━━━━━ Provided data

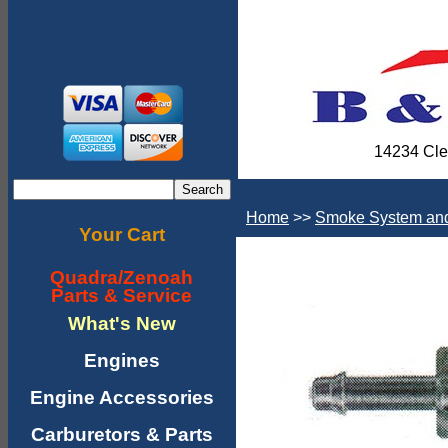
14234 Cle
Home
>>
Smoke System and
Your Cart
Quadra/Zenoah
Parts & Service
What's New
Engines
Engine Accessories
Carburetors & Parts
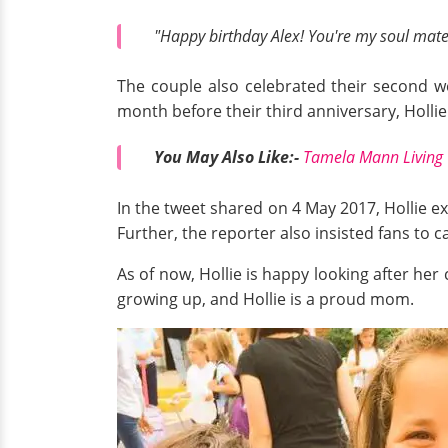
"Happy birthday Alex! You're my soul mate, 
The couple also celebrated their second w
month before their third anniversary, Holli
You May Also Like:-
Tamela Mann Living 
In the tweet shared on 4 May 2017, Hollie 
Further, the reporter also insisted fans to 
As of now, Hollie is happy looking after her 
growing up, and Hollie is a proud mom.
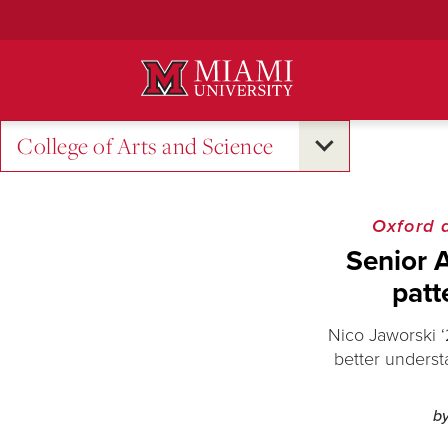
Skip
to
Main
Content
College of Arts and Science
Oxford 
Senior 
patt
Nico Jaworski 
better underst
b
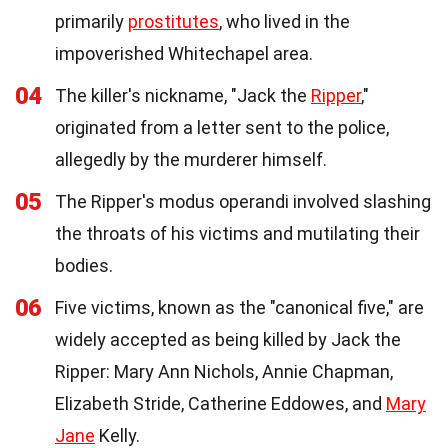
primarily
prostitutes
, who lived in the
impoverished Whitechapel area.
04
The killer's nickname, "Jack the
Ripper
,"
originated from a letter sent to the police,
allegedly by the murderer himself.
05
The Ripper's modus operandi involved slashing
the throats of his victims and mutilating their
bodies.
06
Five victims, known as the "canonical five," are
widely accepted as being killed by Jack the
Ripper: Mary Ann Nichols, Annie Chapman,
Elizabeth Stride, Catherine Eddowes, and
Mary
Jane
Kelly.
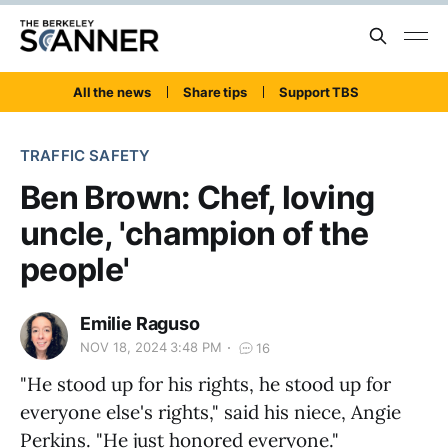
All the news
Share tips
Support TBS
TRAFFIC SAFETY
Ben Brown: Chef, loving
uncle, 'champion of the
people'
Emilie Raguso
NOV 18, 2024 3:48 PM
16
"He stood up for his rights, he stood up for
everyone else's rights," said his niece, Angie
Perkins. "He just honored everyone."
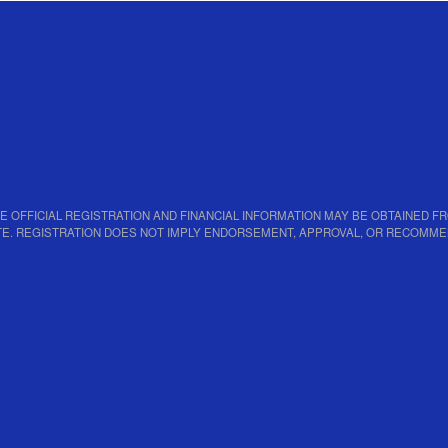
PY OF THE OFFICIAL REGISTRATION AND FINANCIAL INFORMATION MAY BE OBTAINE
TATE. REGISTRATION DOES NOT IMPLY ENDORSEMENT, APPROVAL, OR RECOMME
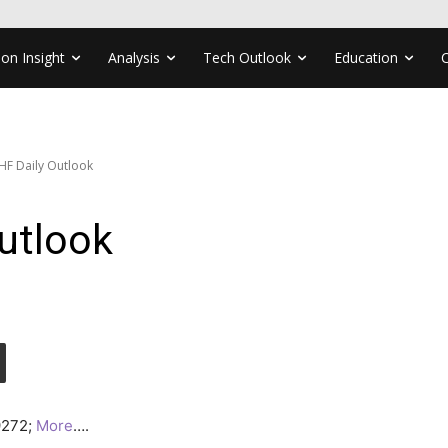
ion Insight
Analysis
Tech Outlook
Education
F Daily Outlook
utlook
.9272;
More
….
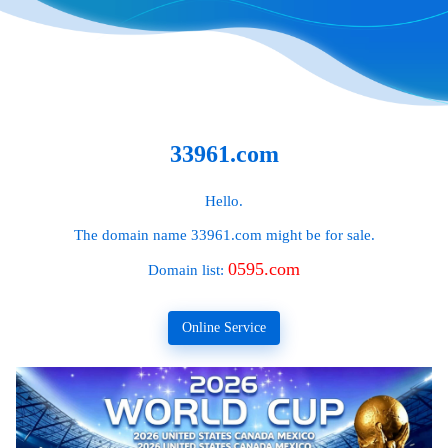
33961.com
Hello.
The domain name
33961.com
might be for sale.
0595.com
Domain list:
Online Service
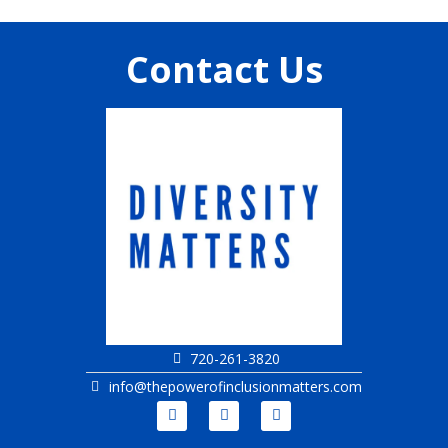
Contact Us
720-261-3820
info@thepowerofinclusionmatters.com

━━━━━━━━━━

Reproduce every entry exactly, but omit each picture.

» **Result for this exercise**:
14234 Cle
Home
>>
Smoke System and
Your Cart
Quadra/Zenoah
Parts & Service
What's New
Engines
Engine Accessories
Carburetors & Parts
"Happy birthday Alex! You're my soul mate, 
The couple also celebrated their second w
month before their third anniversary, Holli
You May Also Like:-
Tamela Mann Living 
In the tweet shared on 4 May 2017, Hollie 
Further, the reporter also insisted fans to 
As of now, Hollie is happy looking after her 
growing up, and Hollie is a proud mom.
Skip
to
Main
Content
College of Arts and Science
Oxford 
Senior 
patt
Nico Jaworski 
better underst
b
primarily
prostitutes
, who lived in the
impoverished Whitechapel area.
04
The killer's nickname, "Jack the
Ripper
,"
originated from a letter sent to the police,
allegedly by the murderer himself.
05
The Ripper's modus operandi involved slashing
the throats of his victims and mutilating their
bodies.
06
Five victims, known as the "canonical five," are
widely accepted as being killed by Jack the
Ripper: Mary Ann Nichols, Annie Chapman,
Elizabeth Stride, Catherine Eddowes, and
Mary
Jane
Kelly.
All the news
Share tips
Support TBS
TRAFFIC SAFETY
Ben Brown: Chef, loving
uncle, 'champion of the
people'
Emilie Raguso
NOV 18, 2024 3:48 PM
16
"He stood up for his rights, he stood up for
everyone else's rights," said his niece, Angie
Perkins. "He just honored everyone."
PY OF THE OFFICIAL REGISTRATION AND FINANCIAL INFORMATION MAY BE OBTAINE
TATE. REGISTRATION DOES NOT IMPLY ENDORSEMENT, APPROVAL, OR RECOMME
ion Insight
Analysis
Tech Outlook
Education
F Daily Outlook
utlook
.9272;
More
….
33961.com
Hello.
The domain name
33961.com
might be for sale.
0595.com
Domain list:
Online Service
Contact Us
720-261-3820
info@thepowerofinclusionmatters.com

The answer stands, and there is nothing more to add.